Os meninos tinham 12 anos e isso se passou há cem, na cidade que fora inaugurada há apenas quinze. 1912, rua dos Timbiras, entre as ruas da Bahia e Espírito Santo. Queriam fundar um time de futebol para organizar o que faziam informalmente em suas brincadeiras com a bola no pé e o desejo de gols.
Fizeram um sorteio para escolher o nome do clube que nascia. Deu América. Em seguida veio a decisão sobre as cores da camisa: a combinação do verde com o branco foi a vencedora.
A bela história dessa turma ganharia, a partir do quarto ano de existência, um tom de epopéia. Durante dez anos seguidos o América foi campeão mineiro, adquirindo um patamar até hoje não alcançado por nenhum clube de futebol: decacampeão.
Décadas depois, agora sou eu o menino de 12 anos que sai de casa e cruza a cidade, a pé, na direção do estádio do Independência, para assistir a um clássico contra o Atlético. A aventura sempre compensava, pois me lembro mais de ganhar do que de perder. Mesmo as derrotas, eu fui compreendendo aos poucos, podiam ser assimiladas para o futebol e para a vida. O jogo não passa de uma brincadeira, viagem de sonho e fantasia. É diversão e não guerra, repetição organizada do que todos os jovens do Brasil realizam em campos precários onde o que vale é o espírito lúdico.
Nada a ver com os espetáculos de hoje, onde os negócios e mesmo negociatas comandam a partitura. Em que torcidas ditas organizadas não se interessam pelos jogos e mais parecem nazistas na ânsia de agredir, machucar e matar os adversários. Que não passam de, simplesmente, torcedores de um outro time, que se deve tentar vencer na partida e respeitar na arena da existência comum.
Ainda ontem, no belo e novo Independência, uma criança de cerca de três anos, brincando ao lado da cadeira em que eu estava, me disse que sua mãe era atleticana e ela, americana.
E que, apesar disso, mesmo no dia das mães, ela torcera pelo América. E alguma família precisa se chatear por uma singeleza dessas?
O certo é que gosto muito de torcer pelo time que escolhi na minha infância.
E, se me comove a lembrança das grandes alegrias que ele me concedeu, me agrada muito a maneira correta com que o seu destino está sendo traçado e conduzido pelos americanos que hoje o dirigem. Com amor e trabalho, a projeção do América é inevitável.
Meu coração é verde e branco, verde da grama verde, branco da trave branca, da bola branca que beija a rede hímen. Brinco no gramado da infância e lá vem Zuca, e lá vem Guido, e lá vem Gunga. E não há tempo nem polícia que me apague este filme da lembrança. Amor não subtrai, amor soma, multiplica. Amor não se esquece.

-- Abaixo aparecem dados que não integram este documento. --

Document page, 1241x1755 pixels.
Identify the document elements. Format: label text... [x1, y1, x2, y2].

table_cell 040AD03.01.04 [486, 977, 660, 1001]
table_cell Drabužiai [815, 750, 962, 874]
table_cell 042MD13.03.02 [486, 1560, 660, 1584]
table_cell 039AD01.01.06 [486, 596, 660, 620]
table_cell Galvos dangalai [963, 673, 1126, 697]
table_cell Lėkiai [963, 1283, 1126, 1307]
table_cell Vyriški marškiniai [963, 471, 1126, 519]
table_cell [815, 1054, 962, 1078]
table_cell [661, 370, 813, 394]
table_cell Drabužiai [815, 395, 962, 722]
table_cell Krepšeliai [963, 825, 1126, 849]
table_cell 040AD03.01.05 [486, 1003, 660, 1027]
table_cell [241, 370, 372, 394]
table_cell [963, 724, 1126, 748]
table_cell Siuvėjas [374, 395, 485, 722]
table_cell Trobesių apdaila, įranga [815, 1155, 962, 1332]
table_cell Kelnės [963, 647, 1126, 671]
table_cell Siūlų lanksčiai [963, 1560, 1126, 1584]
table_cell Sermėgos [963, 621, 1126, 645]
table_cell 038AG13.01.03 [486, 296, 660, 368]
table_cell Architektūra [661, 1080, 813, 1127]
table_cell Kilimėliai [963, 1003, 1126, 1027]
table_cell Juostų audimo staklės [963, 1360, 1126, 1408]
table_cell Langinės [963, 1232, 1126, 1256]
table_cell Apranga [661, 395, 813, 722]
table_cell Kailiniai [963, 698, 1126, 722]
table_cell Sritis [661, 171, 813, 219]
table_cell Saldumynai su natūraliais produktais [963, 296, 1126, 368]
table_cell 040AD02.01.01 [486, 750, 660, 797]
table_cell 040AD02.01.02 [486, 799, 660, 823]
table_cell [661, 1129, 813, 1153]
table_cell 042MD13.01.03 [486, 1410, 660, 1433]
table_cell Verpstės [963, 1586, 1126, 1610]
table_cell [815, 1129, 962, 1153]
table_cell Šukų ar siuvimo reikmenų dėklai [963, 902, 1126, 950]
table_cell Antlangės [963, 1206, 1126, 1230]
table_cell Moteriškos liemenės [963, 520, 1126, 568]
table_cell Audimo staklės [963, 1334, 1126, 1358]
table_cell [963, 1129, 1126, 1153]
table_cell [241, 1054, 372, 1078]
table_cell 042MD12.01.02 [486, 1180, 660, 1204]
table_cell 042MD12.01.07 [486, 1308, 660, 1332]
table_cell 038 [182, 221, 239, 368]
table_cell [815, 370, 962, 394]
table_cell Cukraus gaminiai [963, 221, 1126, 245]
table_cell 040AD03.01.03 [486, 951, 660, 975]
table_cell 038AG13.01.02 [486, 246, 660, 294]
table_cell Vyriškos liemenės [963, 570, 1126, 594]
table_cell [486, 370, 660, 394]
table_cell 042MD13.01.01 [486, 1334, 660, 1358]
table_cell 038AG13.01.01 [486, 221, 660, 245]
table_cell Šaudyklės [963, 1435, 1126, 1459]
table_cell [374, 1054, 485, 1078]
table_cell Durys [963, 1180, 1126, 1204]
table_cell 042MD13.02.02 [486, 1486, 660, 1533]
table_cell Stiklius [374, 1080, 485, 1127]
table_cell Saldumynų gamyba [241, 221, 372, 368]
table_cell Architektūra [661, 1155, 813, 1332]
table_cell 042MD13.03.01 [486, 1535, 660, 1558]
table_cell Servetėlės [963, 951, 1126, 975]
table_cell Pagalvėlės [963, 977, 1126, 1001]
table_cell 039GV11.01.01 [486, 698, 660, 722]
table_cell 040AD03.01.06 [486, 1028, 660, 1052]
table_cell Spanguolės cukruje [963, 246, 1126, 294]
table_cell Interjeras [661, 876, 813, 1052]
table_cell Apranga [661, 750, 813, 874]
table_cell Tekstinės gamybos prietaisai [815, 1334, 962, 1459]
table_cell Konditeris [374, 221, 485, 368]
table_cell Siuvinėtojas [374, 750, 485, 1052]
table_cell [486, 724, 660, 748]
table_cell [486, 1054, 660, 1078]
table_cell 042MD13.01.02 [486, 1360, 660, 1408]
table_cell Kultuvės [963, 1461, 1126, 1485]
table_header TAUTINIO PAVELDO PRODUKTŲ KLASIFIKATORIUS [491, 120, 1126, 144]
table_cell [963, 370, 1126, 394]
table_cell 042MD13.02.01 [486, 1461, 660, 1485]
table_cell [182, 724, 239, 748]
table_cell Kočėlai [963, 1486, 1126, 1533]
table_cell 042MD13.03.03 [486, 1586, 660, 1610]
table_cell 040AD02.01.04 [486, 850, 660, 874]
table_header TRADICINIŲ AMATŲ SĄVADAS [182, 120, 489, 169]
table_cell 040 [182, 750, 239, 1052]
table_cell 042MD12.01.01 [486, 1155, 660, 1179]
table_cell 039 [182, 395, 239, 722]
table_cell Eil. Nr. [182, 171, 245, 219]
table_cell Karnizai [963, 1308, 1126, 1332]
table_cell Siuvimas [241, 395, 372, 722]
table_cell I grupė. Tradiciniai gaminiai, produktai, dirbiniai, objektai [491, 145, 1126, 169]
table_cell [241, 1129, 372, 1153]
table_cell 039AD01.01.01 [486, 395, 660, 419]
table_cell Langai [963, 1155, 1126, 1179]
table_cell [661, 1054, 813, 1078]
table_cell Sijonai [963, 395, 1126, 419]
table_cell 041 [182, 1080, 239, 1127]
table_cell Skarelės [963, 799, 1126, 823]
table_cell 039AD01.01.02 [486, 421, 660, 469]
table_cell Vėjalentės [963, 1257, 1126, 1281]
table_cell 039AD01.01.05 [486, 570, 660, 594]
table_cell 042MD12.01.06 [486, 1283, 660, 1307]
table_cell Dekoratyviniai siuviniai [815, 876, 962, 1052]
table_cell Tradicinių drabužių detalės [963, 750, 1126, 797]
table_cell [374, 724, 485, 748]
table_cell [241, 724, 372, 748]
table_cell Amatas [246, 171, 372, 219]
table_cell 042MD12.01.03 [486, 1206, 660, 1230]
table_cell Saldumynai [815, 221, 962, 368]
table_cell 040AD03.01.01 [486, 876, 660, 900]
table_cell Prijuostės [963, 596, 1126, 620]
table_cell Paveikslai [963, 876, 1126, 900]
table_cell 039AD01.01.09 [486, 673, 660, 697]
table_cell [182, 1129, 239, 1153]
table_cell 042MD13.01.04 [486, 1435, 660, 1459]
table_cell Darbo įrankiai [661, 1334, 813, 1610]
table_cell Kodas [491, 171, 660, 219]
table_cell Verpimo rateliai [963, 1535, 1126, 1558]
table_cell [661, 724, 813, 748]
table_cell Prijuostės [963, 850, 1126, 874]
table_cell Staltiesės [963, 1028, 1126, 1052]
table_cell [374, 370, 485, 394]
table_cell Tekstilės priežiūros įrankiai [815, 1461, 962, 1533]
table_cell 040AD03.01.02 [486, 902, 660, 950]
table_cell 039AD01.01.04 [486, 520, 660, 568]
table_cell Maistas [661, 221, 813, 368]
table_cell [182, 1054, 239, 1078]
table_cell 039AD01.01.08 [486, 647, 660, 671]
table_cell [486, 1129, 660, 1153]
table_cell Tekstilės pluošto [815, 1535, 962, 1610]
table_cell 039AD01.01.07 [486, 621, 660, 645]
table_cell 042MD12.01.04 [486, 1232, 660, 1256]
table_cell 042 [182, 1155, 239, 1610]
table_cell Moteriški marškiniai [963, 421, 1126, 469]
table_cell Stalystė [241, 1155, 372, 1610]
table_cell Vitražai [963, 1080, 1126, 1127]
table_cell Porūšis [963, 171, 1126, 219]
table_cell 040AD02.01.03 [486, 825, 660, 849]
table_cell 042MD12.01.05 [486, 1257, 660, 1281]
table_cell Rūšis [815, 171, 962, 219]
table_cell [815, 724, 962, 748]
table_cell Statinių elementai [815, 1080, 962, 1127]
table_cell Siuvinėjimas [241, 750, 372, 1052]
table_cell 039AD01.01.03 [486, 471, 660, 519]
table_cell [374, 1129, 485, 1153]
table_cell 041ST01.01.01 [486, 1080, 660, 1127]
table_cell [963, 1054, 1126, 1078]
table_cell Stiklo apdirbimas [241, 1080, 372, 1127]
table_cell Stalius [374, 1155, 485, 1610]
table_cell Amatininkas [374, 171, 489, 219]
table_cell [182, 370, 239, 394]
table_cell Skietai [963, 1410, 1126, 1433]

Amador, seguidor fiel de tal filosofia, fui acrescentando amores aos meus dias, aos meus sonhos. Sou hoje um homem atento diante de um mundo imenso, mas em mim existe, sempre, um menino que fala e nessa hora quem manda é o Jair Bala. O meu coração é verde e branco. O dos outros pode ser vermelho.
Esta crônica foi originalmente publicada no Estado de Minas, em maio de 2012.